Merge branch 'master' of gitlab.science.ru.nl:mlubbers/mc1516the

[mc1516the.git] / second.tex

\emph{Rush Hour is a puzzle where on a $6\times6$ board trucks and cars are
placed in an initial position. The goal is to move the vehicles forward and
backward in such a way that the red car can leave the board at the exit on the
right. Here you see a picture: and here you find more information, including
the possibility to play online: \url{http://thinkfun.com/products/rush-hour/}}

\emph{Model the game in UPPAAL model and show how to find solutions. Make sure
you can solve at least the following positions:}

\subsection*{Model}

Our model can be found in \tt{2.xml} and traces for solving the intermediate
puzzle, the hard puzzle and the second puzzle from the provided website can be
found in \tt{2intermediateTrace.xtr, 2hardTrace.xtr} and
\tt{2website2Trace.xtr} respectively.

Our model is centered around a global state \tt{bool grid[6][6]} which tracks
for each square if part of a car is on it or not.

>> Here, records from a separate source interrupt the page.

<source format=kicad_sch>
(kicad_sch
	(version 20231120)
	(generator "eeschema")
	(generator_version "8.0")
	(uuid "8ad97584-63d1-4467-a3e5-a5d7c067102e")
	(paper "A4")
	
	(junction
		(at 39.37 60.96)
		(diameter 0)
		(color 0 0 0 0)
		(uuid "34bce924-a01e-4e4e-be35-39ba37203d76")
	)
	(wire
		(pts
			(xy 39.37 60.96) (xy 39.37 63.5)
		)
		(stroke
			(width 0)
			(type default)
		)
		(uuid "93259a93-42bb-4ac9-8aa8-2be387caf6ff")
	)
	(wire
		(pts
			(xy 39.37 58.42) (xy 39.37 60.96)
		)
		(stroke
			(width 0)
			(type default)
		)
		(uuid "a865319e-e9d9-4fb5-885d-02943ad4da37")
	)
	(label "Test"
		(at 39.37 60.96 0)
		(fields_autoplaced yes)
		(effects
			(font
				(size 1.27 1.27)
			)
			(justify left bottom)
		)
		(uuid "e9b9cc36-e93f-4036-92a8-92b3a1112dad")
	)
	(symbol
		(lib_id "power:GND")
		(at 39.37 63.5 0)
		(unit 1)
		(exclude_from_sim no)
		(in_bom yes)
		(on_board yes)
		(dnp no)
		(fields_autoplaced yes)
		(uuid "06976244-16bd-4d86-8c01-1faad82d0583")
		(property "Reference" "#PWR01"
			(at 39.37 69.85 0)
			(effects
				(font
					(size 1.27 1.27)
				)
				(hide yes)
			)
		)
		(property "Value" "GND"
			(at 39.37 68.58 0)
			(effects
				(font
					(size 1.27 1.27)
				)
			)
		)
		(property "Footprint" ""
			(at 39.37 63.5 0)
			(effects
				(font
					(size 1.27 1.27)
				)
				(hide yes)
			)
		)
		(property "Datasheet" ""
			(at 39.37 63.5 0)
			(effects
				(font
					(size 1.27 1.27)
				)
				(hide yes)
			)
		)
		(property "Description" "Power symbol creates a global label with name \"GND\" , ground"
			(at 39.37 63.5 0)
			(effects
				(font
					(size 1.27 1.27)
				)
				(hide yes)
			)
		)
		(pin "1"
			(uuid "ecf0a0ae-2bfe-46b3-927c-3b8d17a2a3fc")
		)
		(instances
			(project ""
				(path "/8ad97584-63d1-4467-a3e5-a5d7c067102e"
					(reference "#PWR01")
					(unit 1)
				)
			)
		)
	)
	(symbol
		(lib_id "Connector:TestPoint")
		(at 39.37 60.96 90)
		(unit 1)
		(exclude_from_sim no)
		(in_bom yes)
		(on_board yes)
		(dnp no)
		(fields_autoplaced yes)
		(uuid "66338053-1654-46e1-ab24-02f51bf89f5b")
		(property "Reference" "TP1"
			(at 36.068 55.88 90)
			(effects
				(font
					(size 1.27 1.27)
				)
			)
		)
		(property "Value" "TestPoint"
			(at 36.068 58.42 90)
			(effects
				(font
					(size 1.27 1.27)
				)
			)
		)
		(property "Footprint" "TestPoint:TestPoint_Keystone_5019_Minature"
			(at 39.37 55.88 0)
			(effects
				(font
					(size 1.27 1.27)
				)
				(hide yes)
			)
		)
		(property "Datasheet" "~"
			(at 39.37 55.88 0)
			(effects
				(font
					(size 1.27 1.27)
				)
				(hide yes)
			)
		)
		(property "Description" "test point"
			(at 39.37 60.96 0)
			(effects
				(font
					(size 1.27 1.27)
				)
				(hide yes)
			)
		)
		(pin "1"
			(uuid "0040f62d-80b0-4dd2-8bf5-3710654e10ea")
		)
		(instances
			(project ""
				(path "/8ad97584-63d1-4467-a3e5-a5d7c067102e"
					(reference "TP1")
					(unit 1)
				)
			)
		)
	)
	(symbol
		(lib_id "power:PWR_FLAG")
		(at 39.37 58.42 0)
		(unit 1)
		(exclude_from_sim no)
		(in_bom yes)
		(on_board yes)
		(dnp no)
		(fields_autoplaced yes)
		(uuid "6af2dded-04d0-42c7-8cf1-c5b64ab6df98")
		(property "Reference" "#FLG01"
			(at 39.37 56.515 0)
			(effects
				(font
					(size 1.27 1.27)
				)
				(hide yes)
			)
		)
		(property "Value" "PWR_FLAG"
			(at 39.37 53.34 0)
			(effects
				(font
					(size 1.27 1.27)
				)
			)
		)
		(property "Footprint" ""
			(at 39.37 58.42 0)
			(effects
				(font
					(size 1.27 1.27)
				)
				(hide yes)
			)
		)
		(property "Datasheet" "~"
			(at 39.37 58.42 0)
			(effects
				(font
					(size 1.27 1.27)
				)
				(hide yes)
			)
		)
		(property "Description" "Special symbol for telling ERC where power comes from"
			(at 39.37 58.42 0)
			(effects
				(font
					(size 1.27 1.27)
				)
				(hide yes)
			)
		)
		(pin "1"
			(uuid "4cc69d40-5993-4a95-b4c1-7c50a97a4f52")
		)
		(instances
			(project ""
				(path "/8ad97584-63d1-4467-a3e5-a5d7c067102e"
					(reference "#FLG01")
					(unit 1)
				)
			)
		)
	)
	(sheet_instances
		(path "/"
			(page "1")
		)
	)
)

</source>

There is a player which
starts the game and stops the game when the red car is at the exit. The player
starts the game if all cars have registered their presence on the grid.

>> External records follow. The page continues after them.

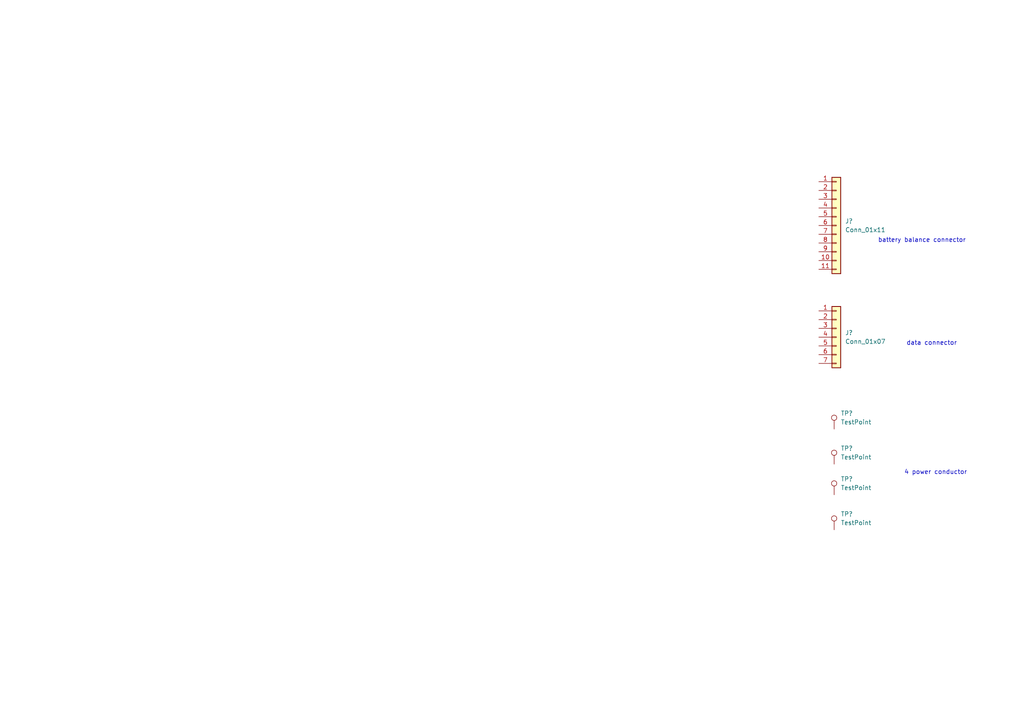
<source format=kicad_sch>
(kicad_sch (version 20211123) (generator eeschema)

  (uuid e63e39d7-6ac0-4ffd-8aa3-1841a4541b55)

  (paper "A4")

  


  (text "4 power conductor" (at 262.255 137.795 0)
    (effects (font (size 1.27 1.27)) (justify left bottom))
    (uuid 0970c0c6-ef87-4c89-ac5d-4b35bf51f93b)
  )
  (text "data connector" (at 262.89 100.33 0)
    (effects (font (size 1.27 1.27)) (justify left bottom))
    (uuid 78705ef4-849b-40e4-a931-27dc787ae8c9)
  )
  (text "battery balance connector" (at 254.635 70.485 0)
    (effects (font (size 1.27 1.27)) (justify left bottom))
    (uuid ebcea1fc-2c57-43c3-8447-a2db55b136b7)
  )

  (symbol (lib_id "Connector_Generic:Conn_01x11") (at 242.57 65.405 0) (unit 1)
    (in_bom yes) (on_board yes) (fields_autoplaced)
    (uuid 0eaa98f0-9565-4637-ace3-42a5231b07f7)
    (property "Reference" "J?" (id 0) (at 245.11 64.1349 0)
      (effects (font (size 1.27 1.27)) (justify left))
    )
    (property "Value" "Conn_01x11" (id 1) (at 245.11 66.6749 0)
      (effects (font (size 1.27 1.27)) (justify left))
    )
    (property "Footprint" "" (id 2) (at 242.57 65.405 0)
      (effects (font (size 1.27 1.27)) hide)
    )
    (property "Datasheet" "~" (id 3) (at 242.57 65.405 0)
      (effects (font (size 1.27 1.27)) hide)
    )
    (pin "1" (uuid 3cd1bda0-18db-417d-b581-a0c50623df68))
    (pin "10" (uuid d57dcfee-5058-4fc2-a68b-05f9a48f685b))
    (pin "11" (uuid 03c52831-5dc5-43c5-a442-8d23643b46fb))
    (pin "2" (uuid a1823eb2-fb0d-4ed8-8b96-04184ac3a9d5))
    (pin "3" (uuid 29e78086-2175-405e-9ba3-c48766d2f50c))
    (pin "4" (uuid 94a873dc-af67-4ef9-8159-1f7c93eeb3d7))
    (pin "5" (uuid 4c8eb964-bdf4-44de-90e9-e2ab82dd5313))
    (pin "6" (uuid aa14c3bd-4acc-4908-9d28-228585a22a9d))
    (pin "7" (uuid 9bb20359-0f8b-45bc-9d38-6626ed3a939d))
    (pin "8" (uuid 2d210a96-f81f-42a9-8bf4-1b43c11086f3))
    (pin "9" (uuid e857610b-4434-4144-b04e-43c1ebdc5ceb))
  )

  (symbol (lib_id "Connector:TestPoint") (at 241.935 124.46 0) (unit 1)
    (in_bom yes) (on_board yes) (fields_autoplaced)
    (uuid 1bcfdeb5-4398-4ba9-8d2b-1afb409aafd2)
    (property "Reference" "TP?" (id 0) (at 243.84 119.8879 0)
      (effects (font (size 1.27 1.27)) (justify left))
    )
    (property "Value" "TestPoint" (id 1) (at 243.84 122.4279 0)
      (effects (font (size 1.27 1.27)) (justify left))
    )
    (property "Footprint" "" (id 2) (at 247.015 124.46 0)
      (effects (font (size 1.27 1.27)) hide)
    )
    (property "Datasheet" "~" (id 3) (at 247.015 124.46 0)
      (effects (font (size 1.27 1.27)) hide)
    )
    (pin "1" (uuid a24c495d-6be2-4999-9a23-d78f9efcd58e))
  )

  (symbol (lib_id "Connector:TestPoint") (at 241.935 153.67 0) (unit 1)
    (in_bom yes) (on_board yes) (fields_autoplaced)
    (uuid 202c767e-2e2a-4c2c-8882-e5163666a93f)
    (property "Reference" "TP?" (id 0) (at 243.84 149.0979 0)
      (effects (font (size 1.27 1.27)) (justify left))
    )
    (property "Value" "TestPoint" (id 1) (at 243.84 151.6379 0)
      (effects (font (size 1.27 1.27)) (justify left))
    )
    (property "Footprint" "" (id 2) (at 247.015 153.67 0)
      (effects (font (size 1.27 1.27)) hide)
    )
    (property "Datasheet" "~" (id 3) (at 247.015 153.67 0)
      (effects (font (size 1.27 1.27)) hide)
    )
    (pin "1" (uuid db4b3fd7-8808-4be0-88b9-faa4d762c095))
  )

  (symbol (lib_id "Connector:TestPoint") (at 241.935 143.51 0) (unit 1)
    (in_bom yes) (on_board yes) (fields_autoplaced)
    (uuid 48e774e8-9979-4515-a692-27f3ab686f23)
    (property "Reference" "TP?" (id 0) (at 243.84 138.9379 0)
      (effects (font (size 1.27 1.27)) (justify left))
    )
    (property "Value" "TestPoint" (id 1) (at 243.84 141.4779 0)
      (effects (font (size 1.27 1.27)) (justify left))
    )
    (property "Footprint" "" (id 2) (at 247.015 143.51 0)
      (effects (font (size 1.27 1.27)) hide)
    )
    (property "Datasheet" "~" (id 3) (at 247.015 143.51 0)
      (effects (font (size 1.27 1.27)) hide)
    )
    (pin "1" (uuid 8b3583b4-541d-43df-bcf6-bb1745a0b643))
  )

  (symbol (lib_id "Connector:TestPoint") (at 241.935 134.62 0) (unit 1)
    (in_bom yes) (on_board yes) (fields_autoplaced)
    (uuid c594017f-aa60-467a-ab4f-3544e1ac6b56)
    (property "Reference" "TP?" (id 0) (at 243.84 130.0479 0)
      (effects (font (size 1.27 1.27)) (justify left))
    )
    (property "Value" "TestPoint" (id 1) (at 243.84 132.5879 0)
      (effects (font (size 1.27 1.27)) (justify left))
    )
    (property "Footprint" "" (id 2) (at 247.015 134.62 0)
      (effects (font (size 1.27 1.27)) hide)
    )
    (property "Datasheet" "~" (id 3) (at 247.015 134.62 0)
      (effects (font (size 1.27 1.27)) hide)
    )
    (pin "1" (uuid c9519dbb-7fda-4b2d-904a-05f32731be38))
  )

  (symbol (lib_id "Connector_Generic:Conn_01x07") (at 242.57 97.79 0) (unit 1)
    (in_bom yes) (on_board yes) (fields_autoplaced)
    (uuid c9863f4f-bdf5-49f4-b18e-dce622ff9931)
    (property "Reference" "J?" (id 0) (at 245.11 96.5199 0)
      (effects (font (size 1.27 1.27)) (justify left))
    )
    (property "Value" "Conn_01x07" (id 1) (at 245.11 99.0599 0)
      (effects (font (size 1.27 1.27)) (justify left))
    )
    (property "Footprint" "" (id 2) (at 242.57 97.79 0)
      (effects (font (size 1.27 1.27)) hide)
    )
    (property "Datasheet" "~" (id 3) (at 242.57 97.79 0)
      (effects (font (size 1.27 1.27)) hide)
    )
    (pin "1" (uuid 5c986000-fc83-4495-a50f-9f4b94e485bc))
    (pin "2" (uuid 7184670c-7656-49ee-9a6f-5771dc120d69))
    (pin "3" (uuid 325f33ca-3e2f-400b-a27c-dce9977a2780))
    (pin "4" (uuid 9c5b8388-0c5b-43a4-a3f4-d7cd72b89084))
    (pin "5" (uuid 52820a90-7869-43b3-b870-39c015371964))
    (pin "6" (uuid b8eb5c02-d344-4431-a592-0e7ad9f9a78f))
    (pin "7" (uuid 8e981540-9cda-414d-abbb-d34e005f000e))
  )

  (sheet_instances
    (path "/" (page "1"))
  )

  (symbol_instances
    (path "/0eaa98f0-9565-4637-ace3-42a5231b07f7"
      (reference "J?") (unit 1) (value "Conn_01x11") (footprint "")
    )
    (path "/c9863f4f-bdf5-49f4-b18e-dce622ff9931"
      (reference "J?") (unit 1) (value "Conn_01x07") (footprint "")
    )
    (path "/1bcfdeb5-4398-4ba9-8d2b-1afb409aafd2"
      (reference "TP?") (unit 1) (value "TestPoint") (footprint "")
    )
    (path "/202c767e-2e2a-4c2c-8882-e5163666a93f"
      (reference "TP?") (unit 1) (value "TestPoint") (footprint "")
    )
    (path "/48e774e8-9979-4515-a692-27f3ab686f23"
      (reference "TP?") (unit 1) (value "TestPoint") (footprint "")
    )
    (path "/c594017f-aa60-467a-ab4f-3544e1ac6b56"
      (reference "TP?") (unit 1) (value "TestPoint") (footprint "")
    )
  )
)

</source>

Cars are modeled as either vertical or horizontal variants. Both behave exactly
the same, apart from the obvious difference that horizontal cars move along the
x-axis, while vertical cars move along the y-axis. From their start state cars
first register themselves on the grid and sync on a \tt{reg!}. 
Figure~\ref{fig:car} shows the \UPPAAL{} model of a vertical car. The player 
(Figure~\ref{fig:player})
counts the \tt{reg}s and broadcasts \tt{start!} as all cars have registered.
Cars then non-deterministically move either up/right or down/left.

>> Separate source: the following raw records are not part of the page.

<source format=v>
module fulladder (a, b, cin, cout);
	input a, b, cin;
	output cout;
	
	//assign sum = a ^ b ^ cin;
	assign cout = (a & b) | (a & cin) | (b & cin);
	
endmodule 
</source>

The red car is a special case of a horizontal car, which always runs on the
fourth row and syncs \tt{finish!} when it is at the exit.

\begin{figure}[h]
        \centering
        \includegraphics[width=.5\linewidth]{2vertCar}
        \caption{Modeling a vertical car in UPPAAL}\label{fig:car}
\end{figure}

\begin{figure}[h]
        \centering
        \includegraphics[width=.5\linewidth]{2player}
        \caption{Modeling the player in UPPAAL}\label{fig:player}
\end{figure}

\subsection*{Results}
Our model is quite fast in solving the provided puzzles. It can solve the
intermediate and hard puzzles from the exercise and the second puzzle from the
website, the first puzzle however can not be solved by our model.

\begin{tabular}{lrr}
        \toprule
        puzzle & time & memory\\
        \midrule
        intermediate    & $\pm5$ seconds & $78$ mb\\
        hard                    & $\pm0.1$ seconds & $50$ mb\\
        website 1               & \multicolumn{2}{c}{Not solvable}\\
        website 2               & $\pm0.2$ seconds & $50$ mb\\
        \bottomrule
\end{tabular}

It might seem unexpected that the intermediate result runs (considerably)
slower than the two harder challenges. The exact reason for this is unknown to
us, however it might be because the intermediate challenge has considerably
more cars than the other two challenges (13 vs. 7 and 9). This means that the
state space of possible moves and possible car positions is much larger in the
the intermediate example. Since in our model cars move non-deterministically, 
the intermediate challenge has a lot more possible moves.